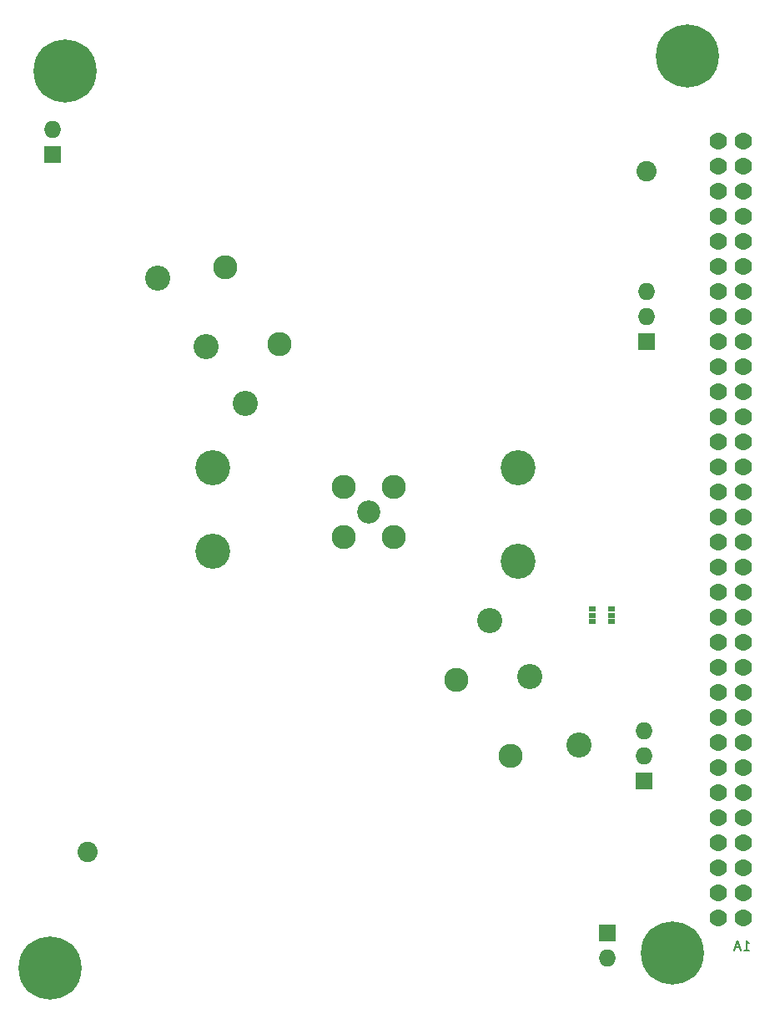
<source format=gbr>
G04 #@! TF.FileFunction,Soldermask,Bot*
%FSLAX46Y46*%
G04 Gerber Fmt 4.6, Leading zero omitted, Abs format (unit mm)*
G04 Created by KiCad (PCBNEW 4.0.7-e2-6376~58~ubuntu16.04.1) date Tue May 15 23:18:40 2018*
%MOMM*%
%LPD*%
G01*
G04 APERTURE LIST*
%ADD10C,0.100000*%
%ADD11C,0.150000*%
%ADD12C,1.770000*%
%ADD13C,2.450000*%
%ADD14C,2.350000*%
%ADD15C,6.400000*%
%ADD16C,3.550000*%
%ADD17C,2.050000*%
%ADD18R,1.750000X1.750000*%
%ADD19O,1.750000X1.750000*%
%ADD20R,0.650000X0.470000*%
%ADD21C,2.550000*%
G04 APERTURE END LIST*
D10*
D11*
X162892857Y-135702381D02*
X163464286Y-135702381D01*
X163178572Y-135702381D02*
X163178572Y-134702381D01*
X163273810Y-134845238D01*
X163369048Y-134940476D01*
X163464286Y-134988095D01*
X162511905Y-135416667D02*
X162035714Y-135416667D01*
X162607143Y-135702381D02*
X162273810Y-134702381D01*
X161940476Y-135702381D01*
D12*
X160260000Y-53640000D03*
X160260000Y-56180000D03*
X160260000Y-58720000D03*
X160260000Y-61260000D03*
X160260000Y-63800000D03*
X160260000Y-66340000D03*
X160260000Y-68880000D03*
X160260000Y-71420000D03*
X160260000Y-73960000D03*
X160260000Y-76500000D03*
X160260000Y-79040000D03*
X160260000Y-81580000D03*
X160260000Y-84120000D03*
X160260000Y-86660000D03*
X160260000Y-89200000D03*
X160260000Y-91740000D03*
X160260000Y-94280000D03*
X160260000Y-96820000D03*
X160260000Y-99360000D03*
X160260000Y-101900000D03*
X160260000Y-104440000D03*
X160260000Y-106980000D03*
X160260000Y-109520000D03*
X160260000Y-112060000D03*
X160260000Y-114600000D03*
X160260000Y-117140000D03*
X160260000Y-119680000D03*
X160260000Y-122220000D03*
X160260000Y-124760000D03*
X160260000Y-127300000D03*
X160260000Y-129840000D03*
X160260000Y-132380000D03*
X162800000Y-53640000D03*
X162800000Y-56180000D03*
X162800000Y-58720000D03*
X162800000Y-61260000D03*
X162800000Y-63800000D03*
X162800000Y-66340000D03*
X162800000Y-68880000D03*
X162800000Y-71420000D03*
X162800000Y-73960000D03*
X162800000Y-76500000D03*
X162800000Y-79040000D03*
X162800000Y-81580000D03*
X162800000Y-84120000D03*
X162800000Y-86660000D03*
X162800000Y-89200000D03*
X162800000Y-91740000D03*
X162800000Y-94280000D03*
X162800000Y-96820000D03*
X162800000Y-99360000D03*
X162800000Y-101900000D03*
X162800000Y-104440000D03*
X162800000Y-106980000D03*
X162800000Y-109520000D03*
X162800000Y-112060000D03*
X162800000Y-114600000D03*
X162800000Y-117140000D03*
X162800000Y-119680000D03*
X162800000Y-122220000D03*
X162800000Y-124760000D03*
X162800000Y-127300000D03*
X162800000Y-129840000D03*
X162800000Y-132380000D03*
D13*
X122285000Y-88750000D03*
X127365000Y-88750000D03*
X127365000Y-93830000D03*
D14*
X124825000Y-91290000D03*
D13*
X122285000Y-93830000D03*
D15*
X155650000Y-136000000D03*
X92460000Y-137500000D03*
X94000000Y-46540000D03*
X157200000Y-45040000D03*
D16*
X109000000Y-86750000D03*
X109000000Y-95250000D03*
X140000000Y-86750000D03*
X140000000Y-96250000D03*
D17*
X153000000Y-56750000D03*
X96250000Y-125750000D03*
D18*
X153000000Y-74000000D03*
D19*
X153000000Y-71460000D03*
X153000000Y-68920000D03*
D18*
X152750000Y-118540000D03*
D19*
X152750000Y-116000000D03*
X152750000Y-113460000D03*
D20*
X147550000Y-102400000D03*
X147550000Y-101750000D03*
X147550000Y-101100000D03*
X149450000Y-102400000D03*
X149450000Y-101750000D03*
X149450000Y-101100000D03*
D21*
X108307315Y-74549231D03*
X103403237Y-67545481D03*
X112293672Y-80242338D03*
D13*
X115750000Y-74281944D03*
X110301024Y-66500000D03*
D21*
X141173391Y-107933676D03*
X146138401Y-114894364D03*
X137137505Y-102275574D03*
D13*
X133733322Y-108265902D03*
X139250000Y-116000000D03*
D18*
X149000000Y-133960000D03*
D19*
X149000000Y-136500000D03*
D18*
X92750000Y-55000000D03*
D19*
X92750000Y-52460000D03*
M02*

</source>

◆ ◆ ◆ ◆

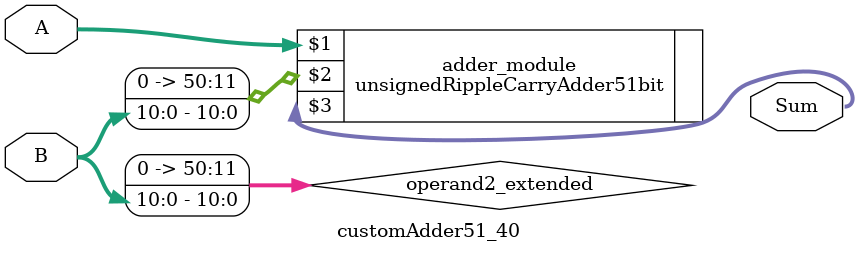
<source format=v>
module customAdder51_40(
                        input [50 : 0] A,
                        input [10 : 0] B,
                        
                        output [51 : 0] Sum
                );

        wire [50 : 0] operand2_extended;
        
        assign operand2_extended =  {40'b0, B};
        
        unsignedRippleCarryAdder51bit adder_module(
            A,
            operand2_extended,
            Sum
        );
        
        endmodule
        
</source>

◆ ◆ ◆ ◆

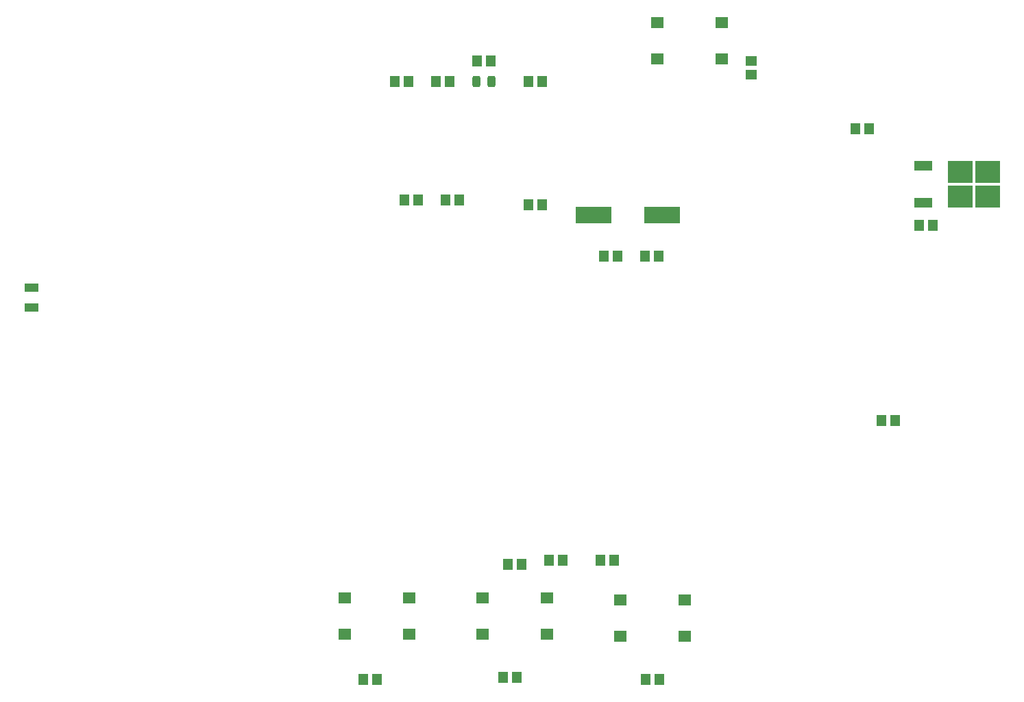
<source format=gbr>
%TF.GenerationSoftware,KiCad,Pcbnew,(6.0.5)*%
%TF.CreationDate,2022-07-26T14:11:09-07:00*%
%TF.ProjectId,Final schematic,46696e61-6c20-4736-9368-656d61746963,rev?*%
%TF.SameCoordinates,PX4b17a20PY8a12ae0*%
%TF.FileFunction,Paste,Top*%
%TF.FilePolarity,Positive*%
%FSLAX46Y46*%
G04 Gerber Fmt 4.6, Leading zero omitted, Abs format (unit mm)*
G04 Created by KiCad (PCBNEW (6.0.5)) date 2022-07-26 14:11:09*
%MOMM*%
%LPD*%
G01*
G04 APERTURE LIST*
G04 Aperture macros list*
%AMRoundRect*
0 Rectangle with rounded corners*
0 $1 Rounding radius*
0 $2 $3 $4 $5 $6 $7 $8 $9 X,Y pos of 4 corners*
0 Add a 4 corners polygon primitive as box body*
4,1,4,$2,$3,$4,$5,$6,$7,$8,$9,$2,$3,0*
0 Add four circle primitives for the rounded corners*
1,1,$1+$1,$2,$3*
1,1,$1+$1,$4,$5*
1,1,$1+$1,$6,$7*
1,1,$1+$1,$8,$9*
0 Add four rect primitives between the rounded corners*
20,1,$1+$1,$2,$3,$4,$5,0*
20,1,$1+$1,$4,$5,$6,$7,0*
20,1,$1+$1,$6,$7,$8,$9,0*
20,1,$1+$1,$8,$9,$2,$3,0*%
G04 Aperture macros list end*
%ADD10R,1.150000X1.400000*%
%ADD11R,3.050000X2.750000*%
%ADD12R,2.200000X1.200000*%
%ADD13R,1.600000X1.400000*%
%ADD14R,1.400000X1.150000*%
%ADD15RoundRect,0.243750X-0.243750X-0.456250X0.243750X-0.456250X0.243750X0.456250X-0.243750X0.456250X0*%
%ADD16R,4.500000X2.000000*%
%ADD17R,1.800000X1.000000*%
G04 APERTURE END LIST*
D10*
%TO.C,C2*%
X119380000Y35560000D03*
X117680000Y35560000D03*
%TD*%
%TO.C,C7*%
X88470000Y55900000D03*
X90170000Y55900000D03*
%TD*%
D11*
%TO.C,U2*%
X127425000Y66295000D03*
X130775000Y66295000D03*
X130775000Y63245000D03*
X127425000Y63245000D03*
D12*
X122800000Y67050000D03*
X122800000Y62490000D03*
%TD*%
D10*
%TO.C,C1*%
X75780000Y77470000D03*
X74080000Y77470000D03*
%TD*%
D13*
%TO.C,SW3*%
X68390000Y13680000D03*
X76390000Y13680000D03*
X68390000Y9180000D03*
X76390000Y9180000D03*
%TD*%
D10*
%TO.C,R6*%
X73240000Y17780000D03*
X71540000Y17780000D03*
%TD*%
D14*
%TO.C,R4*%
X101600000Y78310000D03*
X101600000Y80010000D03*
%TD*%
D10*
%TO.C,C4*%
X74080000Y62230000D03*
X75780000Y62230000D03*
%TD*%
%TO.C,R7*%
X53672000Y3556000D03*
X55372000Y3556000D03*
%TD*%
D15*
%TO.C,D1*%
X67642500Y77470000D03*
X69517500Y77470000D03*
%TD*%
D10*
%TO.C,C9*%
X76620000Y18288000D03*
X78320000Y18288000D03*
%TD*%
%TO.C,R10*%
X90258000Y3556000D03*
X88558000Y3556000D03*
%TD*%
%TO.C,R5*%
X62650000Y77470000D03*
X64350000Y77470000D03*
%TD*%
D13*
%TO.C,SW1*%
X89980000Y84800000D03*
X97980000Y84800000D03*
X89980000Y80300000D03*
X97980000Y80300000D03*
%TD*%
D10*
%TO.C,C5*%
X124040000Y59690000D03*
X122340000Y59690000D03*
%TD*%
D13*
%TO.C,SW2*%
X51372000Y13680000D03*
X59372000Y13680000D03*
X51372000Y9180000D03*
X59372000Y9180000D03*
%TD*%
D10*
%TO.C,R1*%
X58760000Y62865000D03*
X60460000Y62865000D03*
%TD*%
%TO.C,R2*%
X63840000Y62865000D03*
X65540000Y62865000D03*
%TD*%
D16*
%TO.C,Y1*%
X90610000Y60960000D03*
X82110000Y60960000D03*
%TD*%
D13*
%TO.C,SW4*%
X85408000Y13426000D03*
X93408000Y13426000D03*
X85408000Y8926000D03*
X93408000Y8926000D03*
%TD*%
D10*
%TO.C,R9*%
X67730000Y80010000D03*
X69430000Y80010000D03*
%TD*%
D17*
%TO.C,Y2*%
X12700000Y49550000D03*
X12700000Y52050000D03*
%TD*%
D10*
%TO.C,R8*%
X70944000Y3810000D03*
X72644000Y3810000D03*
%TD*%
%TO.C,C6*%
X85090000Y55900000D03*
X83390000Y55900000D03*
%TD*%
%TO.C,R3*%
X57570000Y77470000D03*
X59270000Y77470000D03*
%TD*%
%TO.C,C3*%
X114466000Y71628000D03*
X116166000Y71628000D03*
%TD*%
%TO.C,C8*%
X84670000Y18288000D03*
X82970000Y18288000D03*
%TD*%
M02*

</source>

◆ ◆ ◆ ◆

▶ **ACTION ITEM**
Find the word "corners" in the records, and report each line that has it.

▶ **ANSWER SPACE**
0 Rectangle with rounded corners*
0 $2 $3 $4 $5 $6 $7 $8 $9 X,Y pos of 4 corners*
0 Add a 4 corners polygon primitive as box body*
0 Add four circle primitives for the rounded corners*
0 Add four rect primitives between the rounded corners*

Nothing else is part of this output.